Alabama Treasure Ghosts September 26, 2016
Author: Beach Combing | in : Modern , trackbackSome enjoyable treasure ghosts from the deep south…
Though this tract is now largely cleared and settled, these traditions and ghost stories are still told and believed by the negroes, Creoles, and ignorant whites, Poinquinette, an old Creole fisherman and a repository of interesting lore, has related some of his personal encounters with the Magazine Point ghosts, and so real are they to him, and so vivid his narrative, that his listeners are thrilled with a sort of belief. By a dream it was once made known to him and several companions (Nelson, Sales, Moody, Ebernezar Fisher, and a man named Robinson) that there was a treasure buried just below Turner & Oats’s mill. The spot was thickly wooded — high trees and low shrubs — yet not so dense that they could not see about them — even a bird was visible as it flew through the brush.

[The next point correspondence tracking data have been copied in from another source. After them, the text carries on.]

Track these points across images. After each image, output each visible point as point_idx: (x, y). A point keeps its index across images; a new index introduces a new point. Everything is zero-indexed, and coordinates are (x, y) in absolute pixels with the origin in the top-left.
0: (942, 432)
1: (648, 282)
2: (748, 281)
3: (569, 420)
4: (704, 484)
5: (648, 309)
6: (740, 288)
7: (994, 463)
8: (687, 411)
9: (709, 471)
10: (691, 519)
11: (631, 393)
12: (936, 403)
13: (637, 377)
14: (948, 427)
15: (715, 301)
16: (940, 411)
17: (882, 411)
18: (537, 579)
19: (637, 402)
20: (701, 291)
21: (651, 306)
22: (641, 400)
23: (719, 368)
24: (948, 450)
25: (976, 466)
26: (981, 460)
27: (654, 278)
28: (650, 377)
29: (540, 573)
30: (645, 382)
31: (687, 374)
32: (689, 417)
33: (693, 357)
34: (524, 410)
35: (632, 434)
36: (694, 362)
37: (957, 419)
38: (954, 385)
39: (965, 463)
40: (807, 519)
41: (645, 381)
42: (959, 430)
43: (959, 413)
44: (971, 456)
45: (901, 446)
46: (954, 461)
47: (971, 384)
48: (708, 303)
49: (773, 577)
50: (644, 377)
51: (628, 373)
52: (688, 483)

Any overly modern readers might want to remember that ghosts guard gold: treasure ghosts.
They went early one Friday morning and began digging at seven o’clock. Almost as soon as their spades touched the earth, the woods began to resound with voices — child voices — and they wondered where children’s voices could come from, but went on with their digging. As the excavation progressed, the sounds came nearer — there were calling and crying and hissing — until finally the voices were right at them and surrounding them. They could hear the voices but could see nothing. Then the voices passed by them with a whirr and back again into the bushes where they were still heard. By this time the hole was some ten feet deep. Nelson Sales, who had had more experience with spirits than the others, offered to go back into the woods and talk to the voices. He was confronted by a fearful apparition — a great blue bull with eyes of fire and a tail as large as a hogshead. It dashed passed him, charged across the hole, and as it went over threw all the earth back, completely filling the excavation.

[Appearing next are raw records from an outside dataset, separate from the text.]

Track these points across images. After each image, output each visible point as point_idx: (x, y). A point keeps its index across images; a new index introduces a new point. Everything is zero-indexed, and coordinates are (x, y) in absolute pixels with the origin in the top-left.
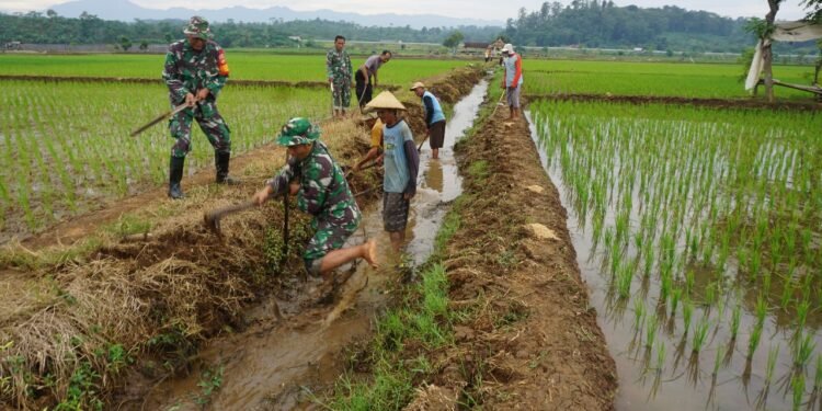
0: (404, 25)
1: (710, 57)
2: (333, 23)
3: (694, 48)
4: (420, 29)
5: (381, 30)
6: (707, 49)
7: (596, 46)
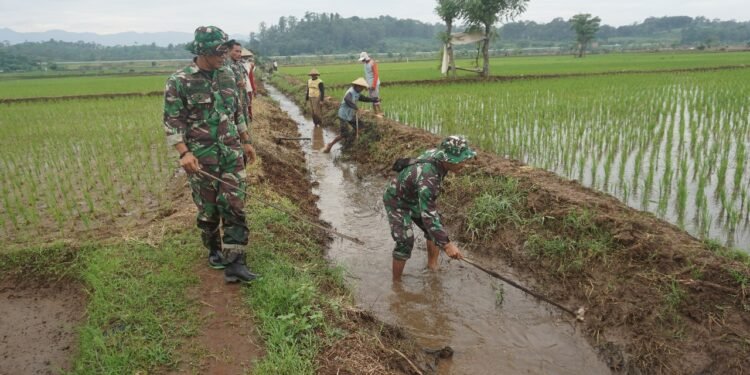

The boys clearly needed help.
They were all thoroughly frightened and would not go back until they could get the negress Clara Randall, from Charleston. Poinquinette was loud in his praises of this woman, who could see and talk to spirits and was not afraid of them. She built a tent and camped alone for three days and nights at the scene of their labor. She set a table, provided with milk from a white cow, wine, and honey — inveigling the invisible ones and tempting them by food to give up the secret of the buried treasure. At the end of the third day her persuasions prevailed, and the spirits reluctantly made known the place. Next morning she walked to the spot and placed her foot where the men should dig. They fell to work and had not dug more than twenty minutes, before the top of the treasure-box was uncovered. They rapidly cleared the earth from around it and there lay before their eager wondering eyes a cedar chest which measured five feet in length, two and a half feet wide, and two and a half feet deep. It contained three hundred and fifty thousand dollars in gold, and Ebernezar Fisher, over-zealous and over-anxious, bored two holes in it with an auger.

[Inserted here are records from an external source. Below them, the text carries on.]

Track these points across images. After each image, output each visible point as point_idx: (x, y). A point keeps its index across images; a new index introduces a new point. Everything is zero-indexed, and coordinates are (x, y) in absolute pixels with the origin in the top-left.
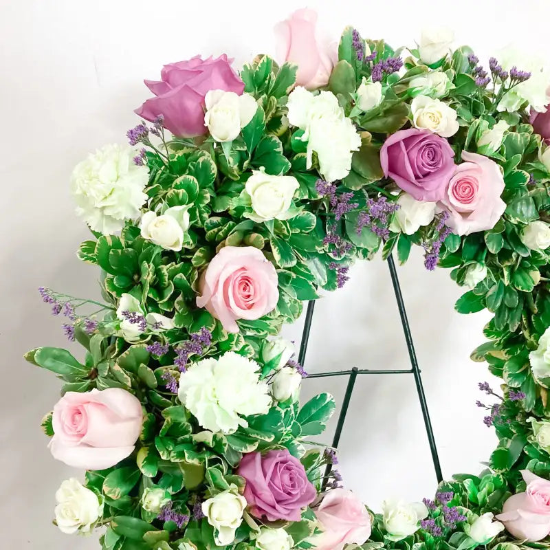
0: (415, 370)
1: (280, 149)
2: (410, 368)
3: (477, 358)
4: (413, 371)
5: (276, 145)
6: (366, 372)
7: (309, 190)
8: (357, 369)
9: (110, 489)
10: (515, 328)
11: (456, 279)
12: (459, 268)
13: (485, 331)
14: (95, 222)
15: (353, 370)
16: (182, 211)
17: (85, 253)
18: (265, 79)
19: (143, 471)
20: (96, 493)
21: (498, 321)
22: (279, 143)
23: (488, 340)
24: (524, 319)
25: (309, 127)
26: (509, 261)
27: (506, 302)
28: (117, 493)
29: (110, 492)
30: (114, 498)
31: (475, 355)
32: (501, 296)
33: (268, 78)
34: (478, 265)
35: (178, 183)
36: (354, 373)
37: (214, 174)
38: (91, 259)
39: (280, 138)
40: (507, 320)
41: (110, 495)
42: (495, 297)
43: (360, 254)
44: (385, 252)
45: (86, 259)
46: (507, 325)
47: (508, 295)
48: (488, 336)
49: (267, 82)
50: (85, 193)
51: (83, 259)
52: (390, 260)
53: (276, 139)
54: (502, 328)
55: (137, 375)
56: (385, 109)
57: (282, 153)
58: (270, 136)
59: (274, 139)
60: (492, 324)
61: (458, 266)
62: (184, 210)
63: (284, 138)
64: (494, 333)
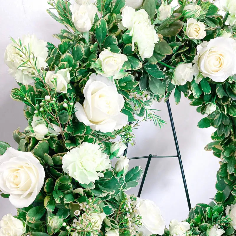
0: (179, 156)
1: (116, 42)
2: (176, 154)
3: (208, 149)
4: (178, 156)
5: (114, 40)
6: (156, 157)
7: (131, 65)
8: (152, 155)
9: (30, 218)
10: (228, 135)
11: (201, 111)
12: (202, 106)
13: (212, 137)
14: (18, 77)
15: (150, 156)
16: (66, 71)
17: (14, 95)
18: (109, 5)
19: (47, 208)
20: (22, 221)
21: (218, 132)
22: (116, 39)
23: (213, 141)
24: (232, 131)
25: (134, 28)
26: (227, 102)
27: (223, 123)
28: (34, 219)
29: (29, 220)
30: (32, 222)
31: (207, 148)
32: (221, 120)
33: (111, 4)
34: (212, 104)
35: (63, 58)
36: (150, 157)
37: (83, 53)
38: (18, 98)
39: (117, 37)
40: (224, 131)
41: (30, 221)
42: (218, 120)
43: (156, 98)
44: (166, 98)
45: (15, 98)
46: (224, 134)
47: (224, 119)
48: (213, 139)
49: (110, 6)
50: (13, 61)
51: (14, 98)
52: (168, 102)
53: (114, 37)
54: (221, 135)
55: (43, 159)
56: (170, 23)
57: (117, 44)
58: (111, 35)
59: (113, 37)
60: (215, 133)
61: (201, 105)
62: (67, 71)
63: (119, 37)
64: (216, 138)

Of course, now things go horribly wrong.
While he was boring the second, the woman warned him to stop — that the spirits were regretting their revelation — but Ebernezar, who was of stubborn temperament, bored on unheedful of her warning. It was a bright day — not a cloud in the sky — the sunlight filtered through the trees and fell in strong beams upon the auger. The other men, standing to one side, watched it glinting on the steel. Again the woman warned Fisher, and as she spoke his arm was wrenched from the auger. Almost at the same instant a black cloud swept across the sky, an awful gust of wind bent the great trees until they looked as if they would break, a crash of thunder and a blinding flash of lightning and the box disappeared! Then all was clear and bright again. It was a spirit storm — purely local, and seen only by the searchers after treasure. ‘Then all of us had to come away like sick cats and with aching hearts, because we hated to see a treasure like that disappear. It’s there somewhere to-day — and wherever it is, Ebernezar Fisher’s auger is still sticking in it.’
One more story of treasure ghosts from the same book: Roche’s Historic Sketches of the South.
Another time they received intimation that they should go to Meaher’s hummock and hunt a mound and some trees bearing marks like an inverted E; then walk so many feet in a certain direction and dig. On this occasion they took old Adam Boone, a negro who was supposed to have found many hidden treasures. They found the marked trees and the mound, which was six or seven feet high and looked as if it had been built by man. They had just arrived, identified the spot, and were grouped around it talking. Ebernezar Fisher, who was tall, stood with the butt of his gun resting on the ground, and held it with one hand near the end of the barrel. Both hammers were down. Old Adam Smith was saying, ‘I’ve been hearin’ of this place a long time. They say several men were killed and buried here.’ As the last words were uttered, one barrel of Fisher’s gun went off, and he was so startled that he threw it from him; Charlie Tell who was sitting on the ground near him caught it and as he did so the other barrel went off. Needless to add that the seekers for gold left the spot as quickly as they could and have never gone back again.